For the creditor forgiving the portion of debt not paid through the SBR, debt forgiveness rules may apply, typically leading to a revenue loss (or, in some instances, a capital loss).
Treatment of Carried-Forward Tax Losses Post-Restructuring Plan
Upon completion of the restructuring plan, where the debts have been written off, commercial debt forgiveness rules may be applicable. In such cases, the net-forgiven amount must be used to reduce various tax balances in the specified order, including:
- tax losses
- net capital losses
- certain undeducted revenue or capital expenditures
- cost bases of certain Capital Gains Tax (CGT) assets.
However, if both the company under SBR and the creditor are under common ownership, the company's net forgiven amount can be reduced to the extent that the related party creditor agrees to forgo their revenue deduction or capital loss resulting from the debt forgiveness.

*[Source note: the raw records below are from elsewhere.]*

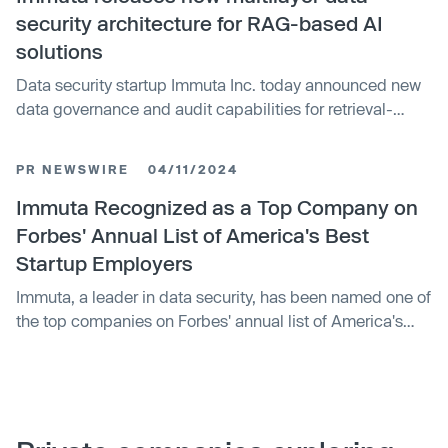
its achievements as part of the Snowflake AI Data Cloud,
security architecture for RAG-based AI
helping joint customers secure and de-risk their data so
solutions
they can control AI initiatives, create new revenue
Data security startup Immuta Inc. today announced new
streams, innovate faster, and collaborate across the data
data governance and audit capabilities for retrieval-
economy.
augmented generation-based generative artificial
intelligence solutions across multiple cloud platforms.
PR NEWSWIRE
04/11/2024
With today’s release, Immuta is offering multilayer
architecture for securing, monitoring and auditing
Immuta Recognized as a Top Company on
sensitive data accessed by RAG-based AI applications.
Forbes' Annual List of America's Best
Doing so allows those in charge of overseeing data
Startup Employers
governance to de-risk their data and take control of
Immuta, a leader in data security, has been named one of
generative AI security at the data layer.
the top companies on Forbes' annual list of America's
Best Startup Employers for the fourth consecutive year.
The list, developed in partnership with market research
company Statista, was compiled by evaluating 3,000
U.S. businesses with at least 50 employees on three
criteria: employer reputation, employee satisfaction, and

It's important to note that the commercial debt forgiveness rules do not extend to tax-related debt. Hence, a company's carried-forward tax losses (or any other 'tax balances') remain unaffected when tax-related debt owed to the ATO is partially reduced upon the completion of the restructuring plan.
SBR and permanent discharge of tax debt
A significant advantage of undertaking a SBR is the formal and permanent discharge of tax debt under an approved restructuring plan. There is a moratorium on creditor claims as at the date of the commencement of the SBR, meaning interest and penalties on ATO debt are frozen, and remain frozen until the Restructuring plan ends.
In contrast, an informal agreement with the ATO may result in the debt being considered as 'not economical to pursue' and collection activity may resume at any future point in time, at which time interest and penalties will be applied.
It's essential to recognize that the ATO may choose to resume debt recovery efforts if public interest considerations support such action, especially in cases involving a history of non-compliance by taxpayers.
Please bear in mind that the information provided here is for general reference only, and each company's circumstances are unique. Tailored tax advice is recommended, addressing the specific situation. In the appropriate circumstances, it is advisable to seek formal taxation advice that outlines the proposed strategy and intended actions.